I can’t help feeling that some of the considerations behind the ruling, as well as the current rise of more conservative, traditionalist agendas worldwide, are about a dream of returning to a simpler time when we ‘knew what was what’. It’s the past shouting at the future: ‘No, we don’t want to change. There’s safety in how it was.’ But we all know that the rigidly dominant status quo works for the few (almost always the heteronormative male) over the many. We’ve done that. We can only hope for change if we are willing to embrace difference.

 

I can’t speak to individual journeys of gender transformation here, which are often filled with desperation, rejection and loneliness. These stories need to be heard – but they are not my stories to tell. I can, though, speak to what I see all around me, which is a new generation coming through that have surveyed the landscape of their elders and gone: ‘No thanks, we don’t want any part in replicating what you’ve done before.’ They are speaking loudly and clearly: don’t define us by our gender; define us by looking at us individually. Take me for me. And I personally couldn’t adore the idealism behind this more. Yes, let’s not replicate what has gone before. It may be turbulent for a while, but let’s build a new landscape where each individual gets to decide for themselves where they fit in. If I have faced a frustrating lifetime of being defined and considered in relation to my breasts, why can’t they go: ‘No thanks, define me for me’? We get to choose.
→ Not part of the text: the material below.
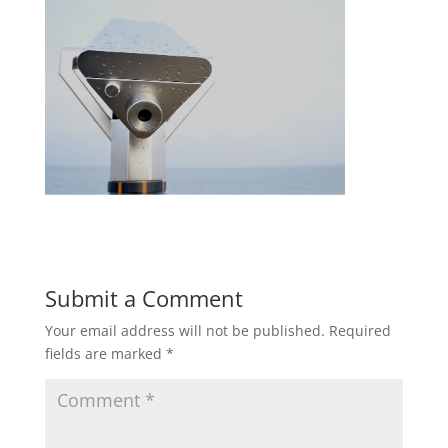
Submit a Comment
Your email address will not be published.
Required
fields are marked
*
‘The Church of Our Becoming’, currently on view in Paris, is my artistic response to the UK Supreme Court ruling – a glass raised back at J.K. Rowling. In presenting thirteen gargantuan 3.5m portraits in the heart of Paris of people across a broad spectrum of gender definition – from those who are trans, non-binary, fluid, or not at all – this is my celebration of diversity and collective, as well as individual, becoming. It’s my pushback against the rising tide of conservatism and traditionalism, which defines beauty only within a very narrow band of heteronormative standards. No. Not for me. Here is beauty – here it is. And it lies in individual choices over our own bodies and in diversity.

 

‘The Church of Our Becoming’ isn’t a documentary project; it’s an artistic response to the questions of our day – and so I very deliberately haven’t deployed the tropes of a documentary practice. The images here are dreamy and searching for a connection between us all (and that includes the viewer). For this reason, they are shot with a military-grade thermal camera.
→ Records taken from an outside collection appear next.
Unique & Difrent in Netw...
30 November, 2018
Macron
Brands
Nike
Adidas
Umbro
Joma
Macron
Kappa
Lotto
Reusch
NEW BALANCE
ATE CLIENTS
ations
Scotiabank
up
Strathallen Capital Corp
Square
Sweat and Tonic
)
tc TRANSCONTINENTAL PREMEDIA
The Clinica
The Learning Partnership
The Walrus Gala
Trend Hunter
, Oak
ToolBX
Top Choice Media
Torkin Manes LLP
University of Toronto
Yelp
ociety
The ‘camera’ is hardly a camera at all, honestly, but a hi-tech heat-measuring surveillance device still predominantly used to enhance the capacities of law enforcement to monitor borders. I’ve been using them since 2010, when I first started to think of converting their dehumanising usage to one of compassion and commonality instead. I was working in the field of visual anthropology at the time and trying to tell my own story of migration and re- homing, but I’m still, to this day, obsessed with the way they can radically transform how we perceive the presence of bodies. The images ask of us to forget all that we’ve been taught about reading an image – and that seems to me to be incredibly apt for this project. In picking up heat rather than light, they emphasise our unique heat signatures and ground my concepts of equality in science. The body as heat, as energy, as shared animal fact: in that radiance, we stand equal.

 

The series also refers to Greek statuary and their enduring impact on the Western psyche. I proudly join a lineage of artists questioning their prevailing influence. While any reading of Greek sculpture must acknowledge its complexities and nuances, the idealised forms of the Classical Period – the heroic, virtuous, muscular male; the passive, sensual female – continue to cast a long shadow on our collective imagination. These archetypes, resurrected in the Renaissance and codified in Enlightenment thinking, persist in modern advertising, shaping a rather rigid Western concept of beauty and value across fashion and media, and creating a destructive binary for those operating outside its confines.

In referring to Greek statuary, my work here doesn’t reject classical form for the sake of it, but confronts its legacy. My aim in all the images is to open that narrow spectrum of what was once called ‘beautiful’ and ‘good’ and allow it to fracture: into bodies that glow, into identities that exist beyond language, into a vast, generous understanding of what it means to be human. In my world, we are endlessly becoming.